자연어처리, 트랜스포머, 허깅페이스 토큰 로그인 모델 가져오기 저장하기, 미세튜닝, AutoTokenizer, transformer, confusionmatrixdisplay, 혼동행렬 시각화, trainer, trainingArguments

머신러닝/자연어처리

자연어처리, 트랜스포머, 허깅페이스 토큰 로그인 모델 가져오기 저장하기, 미세튜닝, AutoTokenizer, transformer, confusionmatrixdisplay, 혼동행렬 시각화, trainer, trainingArguments

Olivia-BlackCherry 2024. 8. 25. 11:50

1. 문장 토큰화 : transformers 에서 AutoTokenizer 가져오기
2. 데이터셋 호출하기
3. 전체 데이터 토큰화
- 1) 함수
- 2) mapping하기
4. 사용할 모델 로드
5. 성능평가지표
6. 허깅페이스 로그인

오늘은 허깅페이스 토큰 이용하여 코랩에서 로그인하여 원하는 모델 가져오고 저장하는 것, 해당 모델 미세튜닝하여 자연어처리하는 방법에 대해 안내한다.

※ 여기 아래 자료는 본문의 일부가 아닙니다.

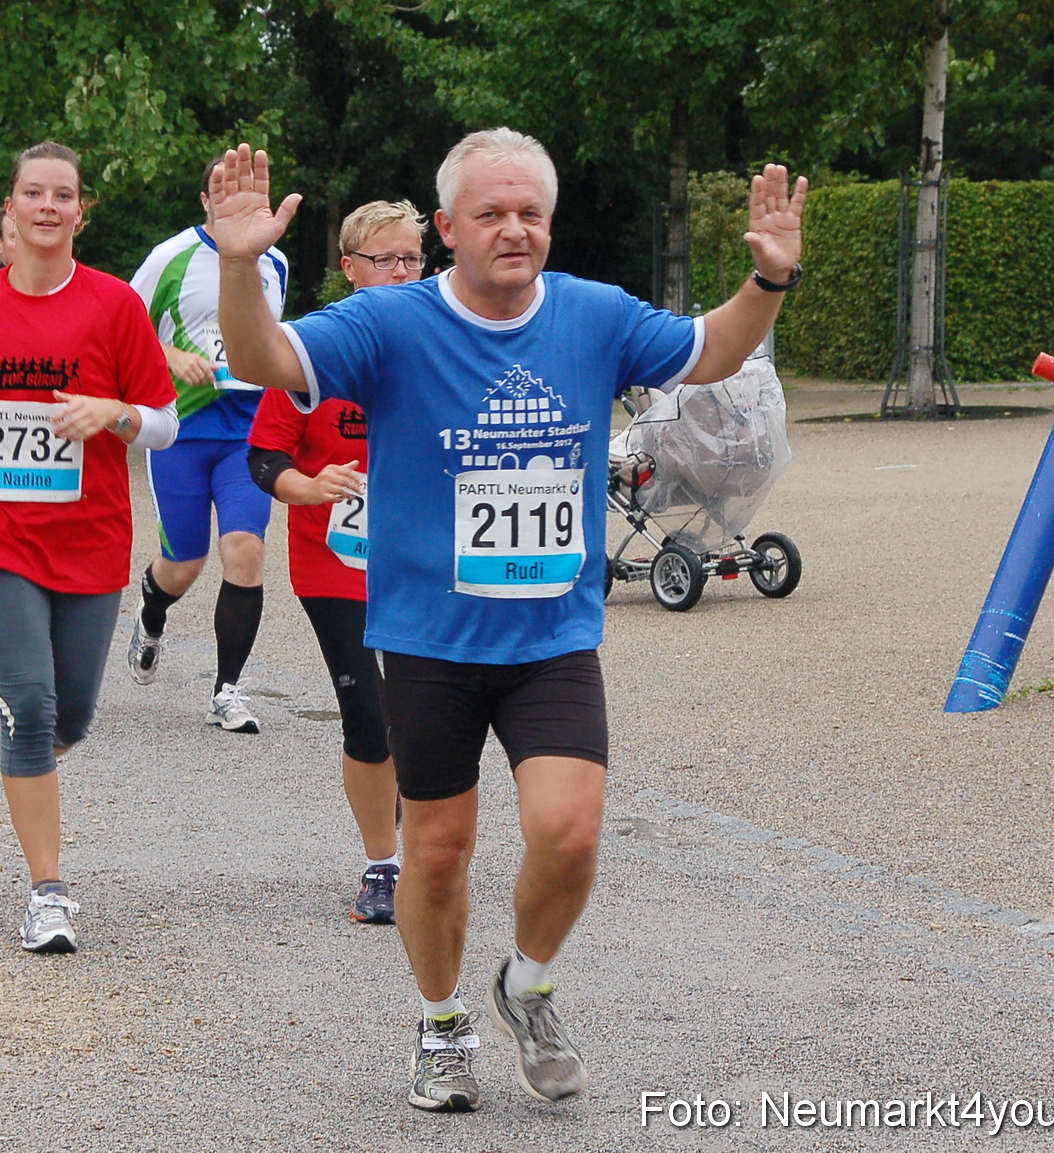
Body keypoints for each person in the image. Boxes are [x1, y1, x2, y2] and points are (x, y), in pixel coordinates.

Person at [209, 133, 804, 1111]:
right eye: (489, 213)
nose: (512, 228)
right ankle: (442, 1023)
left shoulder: (594, 314)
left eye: (528, 211)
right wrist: (240, 264)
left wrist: (766, 278)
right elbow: (258, 355)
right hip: (429, 640)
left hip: (551, 637)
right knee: (437, 851)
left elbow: (713, 349)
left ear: (549, 222)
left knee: (568, 833)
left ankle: (525, 986)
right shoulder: (389, 322)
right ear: (447, 229)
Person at [0, 141, 178, 954]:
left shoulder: (113, 307)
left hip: (90, 539)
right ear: (9, 212)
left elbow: (162, 419)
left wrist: (115, 414)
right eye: (34, 193)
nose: (49, 206)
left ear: (79, 212)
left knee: (74, 716)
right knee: (31, 708)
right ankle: (48, 892)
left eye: (64, 195)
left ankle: (27, 717)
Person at [247, 200, 428, 925]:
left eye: (412, 258)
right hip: (335, 559)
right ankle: (382, 862)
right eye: (384, 259)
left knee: (423, 713)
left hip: (420, 559)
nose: (401, 272)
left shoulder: (443, 339)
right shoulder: (316, 346)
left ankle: (428, 839)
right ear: (349, 268)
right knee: (367, 716)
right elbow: (265, 458)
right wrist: (307, 486)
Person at [126, 159, 289, 734]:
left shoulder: (276, 262)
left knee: (245, 551)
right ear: (205, 202)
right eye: (224, 198)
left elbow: (269, 336)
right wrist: (170, 358)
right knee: (185, 561)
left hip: (247, 432)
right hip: (182, 430)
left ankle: (228, 690)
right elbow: (122, 327)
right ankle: (150, 609)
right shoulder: (170, 257)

1. 문장 토큰화 : transformers 에서 AutoTokenizer 가져오기

from transformers import AutoTokenizer
model_ckpt = "distilbert-base-uncased"
tokenizer = AutoTokenizer.from_pretrained(model_ckpt)

1) Auto Tokenizer

- 사전 훈련된 모델에 연관된 토크나이저를 빠르게 로드하는 클래스
- 다양한 모델에 대해 자동으로 올바른 토크나이저 선택해주는 유연한 클래스.
- 특정 모델을 지정하면, 해당 모델에 맞는 적합한 토크나이저를 로드함

2) model_ckpt = model checkpoint

- 모델 학습 중간에 저장된 상태, 모델의 가중치(weights), 학습상태, optimizer parameter 등 저장

- checkpoint 이름 사용해 모델, 가중치, 어휘사전 자동 추출

3) from_pretrained()

허브의 모델ID나 로컬 파일 경로호출하기

2. 데이터셋 호출하기

pip install datasets
# 데이터셋 설치
from datasets import load_dataset
emotions = load_dataset("emotion")
emotions

<문장에 따라 감정 라벨이 붙어 있는 emotions 데이터임>

3. 전체 데이터 토큰화

1) 함수

def tokenize(batch):
      return tokenizer(batch["text"], padding=True, truncation=True)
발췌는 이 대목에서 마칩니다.